To that end, a recommendation was made to hire Dan Kupferman of Walker Consultants, who has 20-plus years of experience in municipal parking solutions. McGean explained during his search, it became apparent Kupferman, who has directed parking projects from Lewiston, Me. to Toledo, Ohio and from Memphis, Tenn. to Honolulu, Haw.
“Dan Kupferman’s name constantly came up and nobody has the municipal experience he does,” he said. “He knows the capabilities of our current system and he was worked with communities from Maine to Hawaii. He provides a fresh set of eyes and he knows what works and what doesn’t work.”
Councilman Mark Paddack praised Meehan’s diverse list of task force members, but pointed out an apparent void of representatives from the north-end communities most vocal when metered parking was discussed six years ago.

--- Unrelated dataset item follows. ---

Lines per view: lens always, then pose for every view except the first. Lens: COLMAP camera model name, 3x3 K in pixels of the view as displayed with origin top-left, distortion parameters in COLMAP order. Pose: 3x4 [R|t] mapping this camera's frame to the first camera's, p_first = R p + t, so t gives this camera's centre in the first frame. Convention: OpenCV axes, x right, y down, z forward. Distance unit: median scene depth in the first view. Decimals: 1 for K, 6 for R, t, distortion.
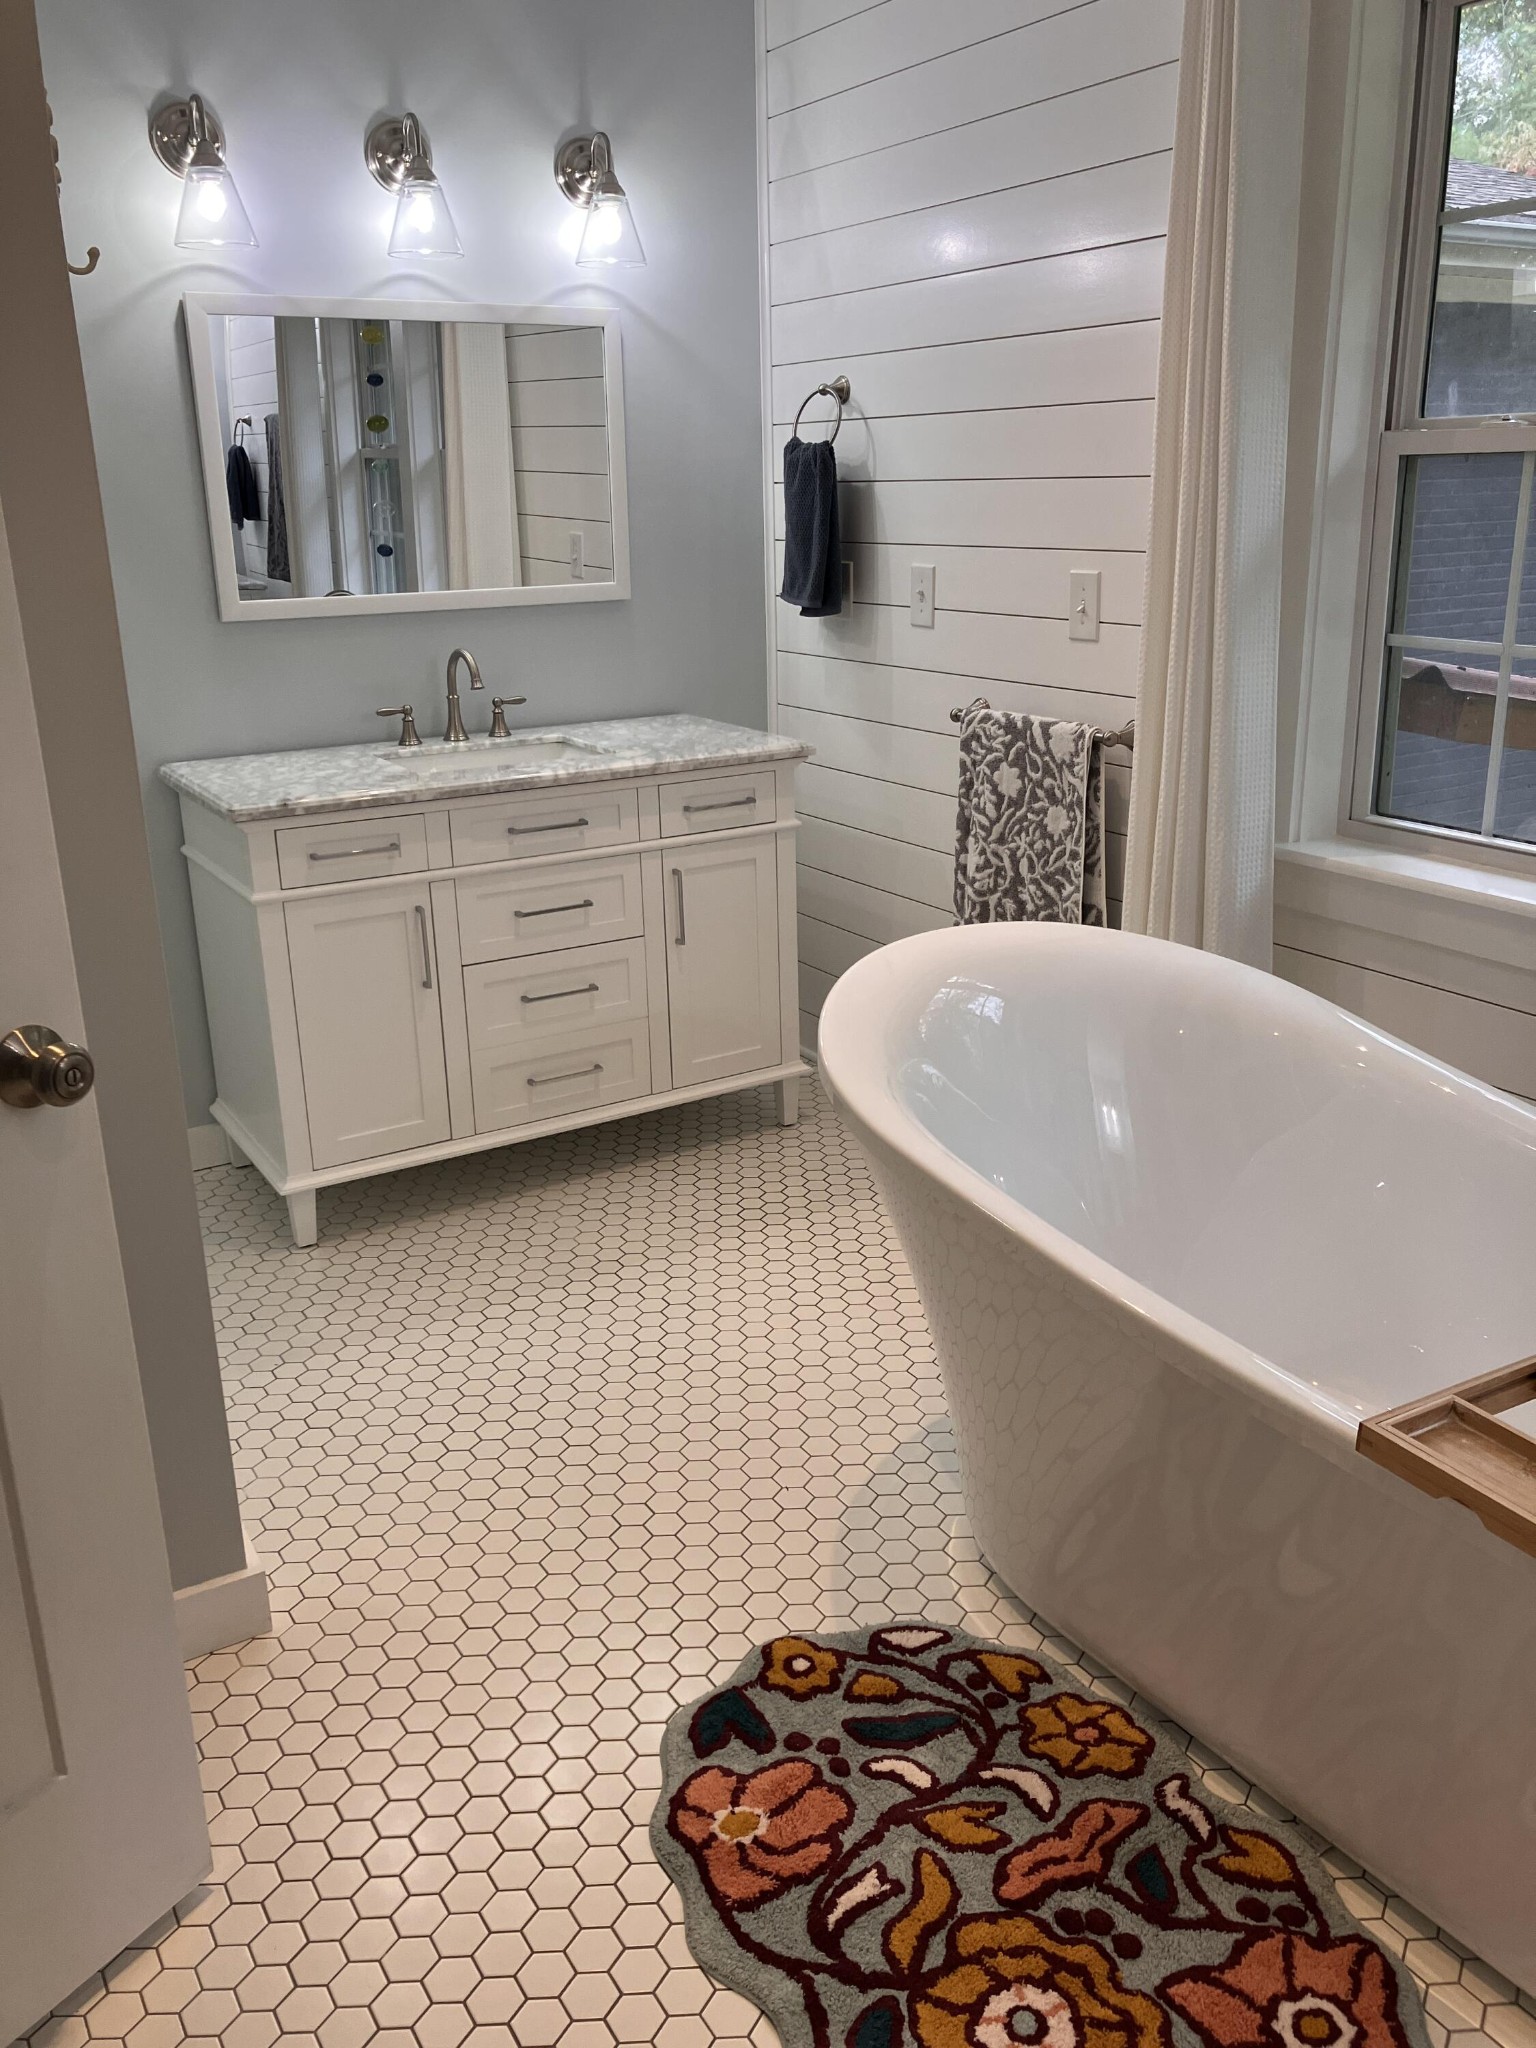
lens RADIAL K [[1641.6, 0, 768.0], [0, 1641.6, 1024.0], [0, 0, 1]] dist [0.002381, 0.013652]
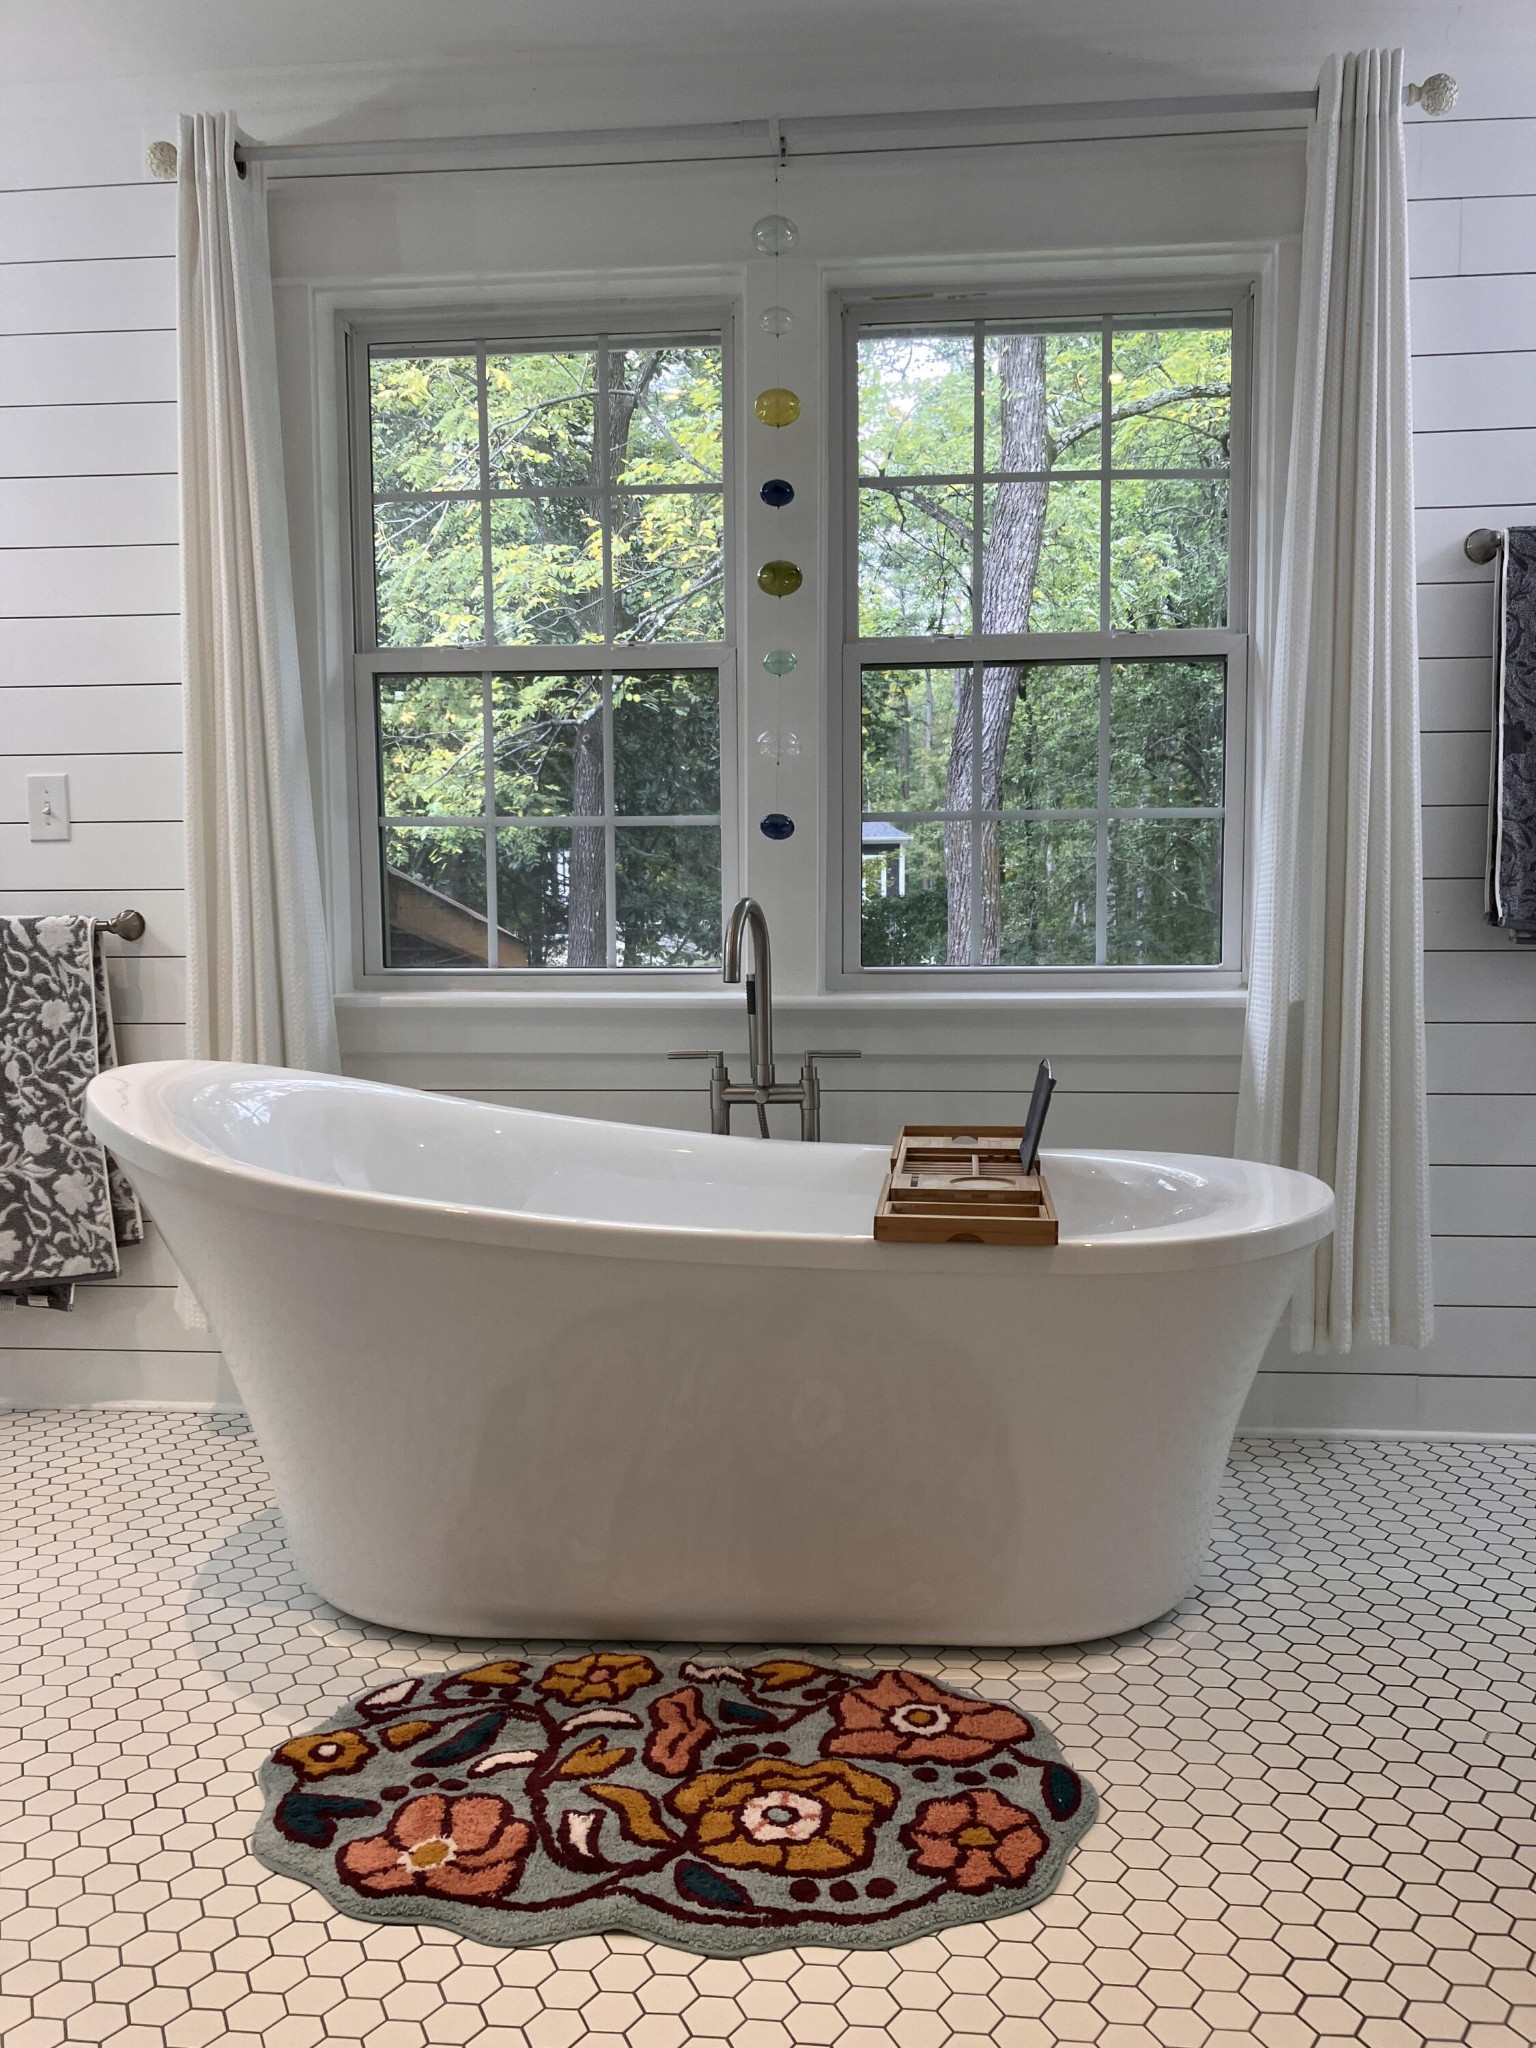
lens RADIAL K [[1641.6, 0, 768.0], [0, 1641.6, 1024.0], [0, 0, 1]] dist [0.002381, 0.013652]
pose [[0.609242, -0.052195, 0.791264, -0.604125], [0.236687, 0.964317, -0.118629, 0.175103], [-0.756838, 0.259556, 0.599856, 0.147773]]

“What I don’t see on here are some of the naysayers from a few years ago when parking was discussed in the ocean block at 146th Street and 145th Street,” he said. “I’d like to extend an invitation to some of them because they were the most vocal group when this came up before.”
Paddack emphasized the task force should take a comprehensive look at all possible parking solutions and not focus entirely on perhaps more metered spaces throughout the resort.
“This needs to be a study to look at everything, including possibly meters in some areas,” he said. “The mayor has said he wouldn’t support meters in any areas other than where they are now. Meters will be a big issue. That’s what I’m hearing from the constituents who have reached out to me.”
Meehan did not back down from his former stated position in opposition to more metered parking and urged his colleagues and task force members to enter the process with an open mind.
“You’re right about my position and that hasn’t changed, but more knowledge is a good thing,” he said. “Again, nothing has been decided. This is going to be a comprehensive look at all of our parking issues throughout the entire community.”
Dare said the creation of a task force was the right call to explore the parking issues and pointed to a time when the Roland E. Powell Convention Center was a much smaller facility up on stilts with a long concrete ramp down to the highway.
“This is reminiscent of an issue decades ago and the decision to expand the convention center,” he said. “The town formed a blue ribbon committee similar to this. In the end, they came up with a recommendation to move forward with expanding the convention center. It has been a great asset and now its ready for another expansion.”
Dare said the issue of more metered parking came up years ago during the recession when the town was searching for cost-saving measures and possible revenue generators, which derailed the discussion somewhat.
“This concept came up six years ago with the decision to look at everything comprehensively,” he said. “I think the train jumped the track a little because that was at a time when we were looking at the so-called low-hanging fruit and the issue of adding meters was discussed. It’s been six years now and I think there is a win-win in here someplace. There might not be a single parking meter to come out of this. We all just have to go into this with an open mind.”
The council approved Meehan’s list with the caveat more names could be added based on Paddack’s suggestion. The hiring of the consultant was also approved along with the estimated $21,000 for the associated parking study. Meehan said the task force would likely meet at least four times between now and the next budget sessions this spring.